Esa noche la vi salir del hotel después de su turno. Se había puesto uno de sus vestidos de antes, rescatado de su guardarropa, como un náufrago rescata pedazos de madera de un barco hundido. Se recogió el cabello con esa elegancia natural que tanto envidiaba, se maquilló con los pocos cosméticos que le quedaban, se miró al espejo que queda en una de las columnas, creyendo que aún podía disfrazarse de lo que ya no era. Y yo seguía en las sombras observándola.
Pero yo conocía la verdad. Su reflejo era solo un espejismo en el desierto de su nueva realidad. Lo que quedaba de ella era una chica rota que limpiaba habitaciones ajenas y lloraba en silencio cuando creía que nadie la observaba.
Y cuando Kevin llegara al día siguiente… cuando todo ocurriera exactamente como lo había planeado… cuando el escándalo explotara como una bomba en los medios sociales… ni siquiera el espejo la reconocería. Te odio, Tiffany, por tener todo lo bueno, y verte feliz aun cuando ya no tienes nada.

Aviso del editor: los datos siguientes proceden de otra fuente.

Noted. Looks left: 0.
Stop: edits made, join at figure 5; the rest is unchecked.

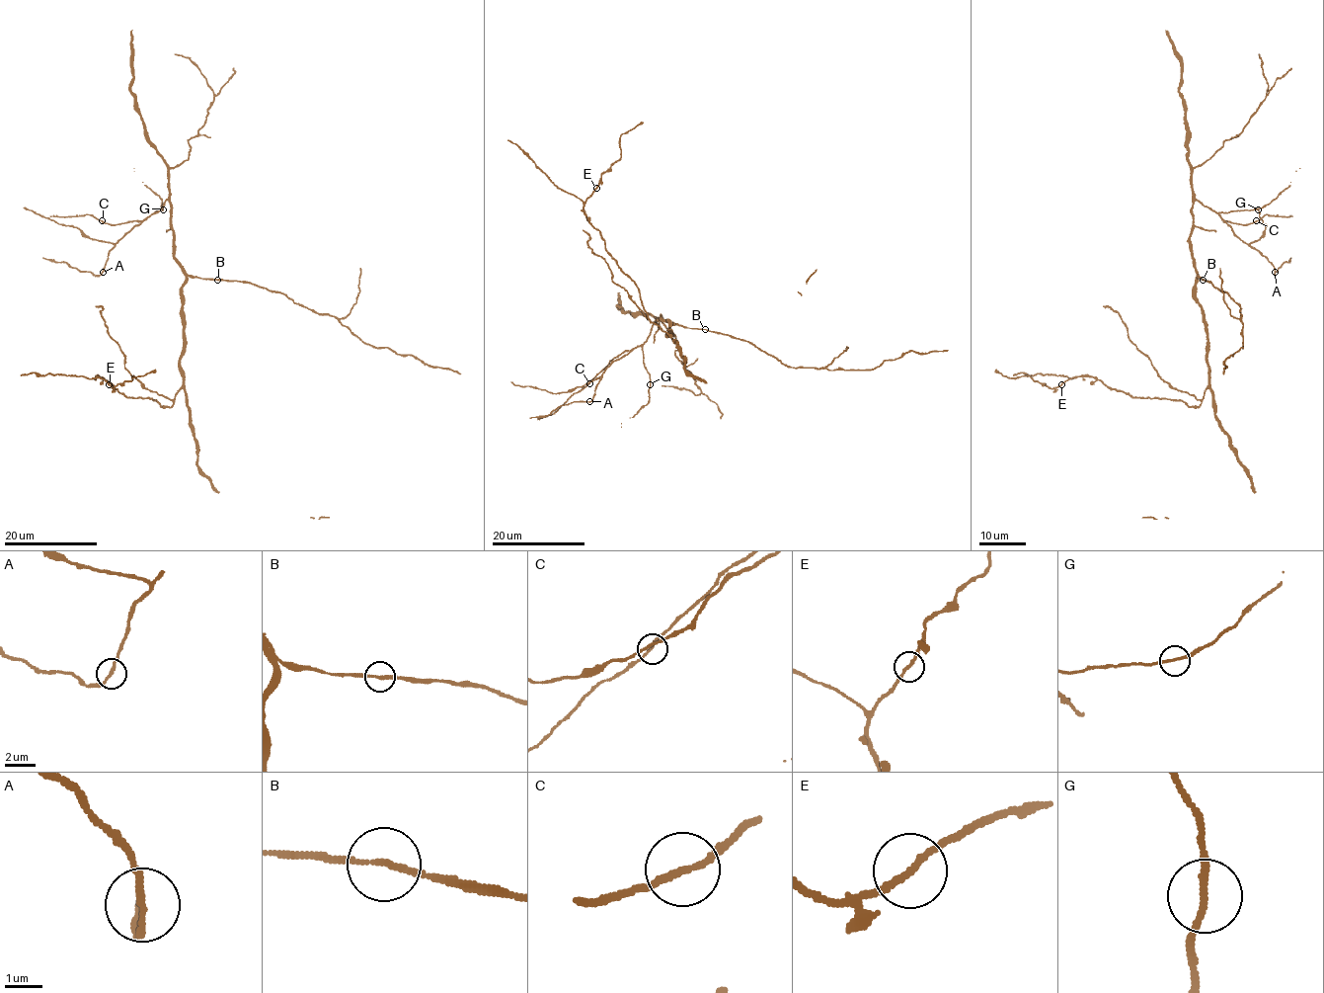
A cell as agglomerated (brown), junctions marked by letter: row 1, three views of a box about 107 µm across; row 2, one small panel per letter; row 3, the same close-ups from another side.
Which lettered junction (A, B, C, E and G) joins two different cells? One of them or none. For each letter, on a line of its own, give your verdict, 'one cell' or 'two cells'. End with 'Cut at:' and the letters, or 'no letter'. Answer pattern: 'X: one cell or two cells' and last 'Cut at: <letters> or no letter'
A: two cells
B: one cell
C: one cell
E: one cell
G: one cell
Cut at: A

Pero mientras saboreaba mi victoria anticipada, una pregunta comenzó a crecer en mi mente como una semilla venenosa. ¿Qué sucede cuando te conviertes en aquello que más odiabas, cuando la sombra se vuelve más real que la luz que una vez proyectó desaparezca?
Esa noche, al mirarme al espejo en mi dormitorio, no reconocí a la chica que me veía; algo que me aterrorizó más de lo que admitiría. Pero amaba esa sonrisa triunfal, la que indica que todo, marcha según el plan. No retrocederé hasta borrar todo rastro de Tiffany, hasta que nadie la recuerde.
Me vestí con la ropa que ella nunca podría volver a usar: Un vestido de diseñador, encaje rojo, tacones altos. Un disfraz, al principio, pero que pronto se convirtió en una segunda piel. Cada pequeño detalle, cada gesto, era una pieza cuidadosamente orquestada de mi usurpación. Empecé por sus amigas, esas dos que revoloteaban a su alrededor, solamente les di dos regalos carísimos y ya la habían olvidado. Infiltrándome en su círculo de estudio, aprendiendo sus secretos, sus debilidades.
Les ofrecí lo que Tiffany no podía: atención, comprensión, una falsa sensación de seguridad. Poco a poco, la fueron olvidando, reemplazándola por la nueva versión de mí misma, una versión mejorada, más audaz, más… yo. Luego fui por su familia. Su madre, siempre tan crítica.
Ella empezó a verme como la hija que siempre quiso tener. Su madre, ausente y distante, encontró en mí una confidente, alguien que entendía sus frustraciones y su dolor. El poder era embriagador. Ver cómo el mundo de Tiffany se desmoronaba a su alrededor, mientras yo ascendía, era una dulce melodía.
Borrar su existencia no sería un acto de violencia, sino una obra de arte. Una sinfonía de manipulación y control, donde yo era la directora, y Tiffany, la víctima olvidada. La noche se hacía más oscura, pero mi sonrisa, más brillante. La victoria estaba cerca.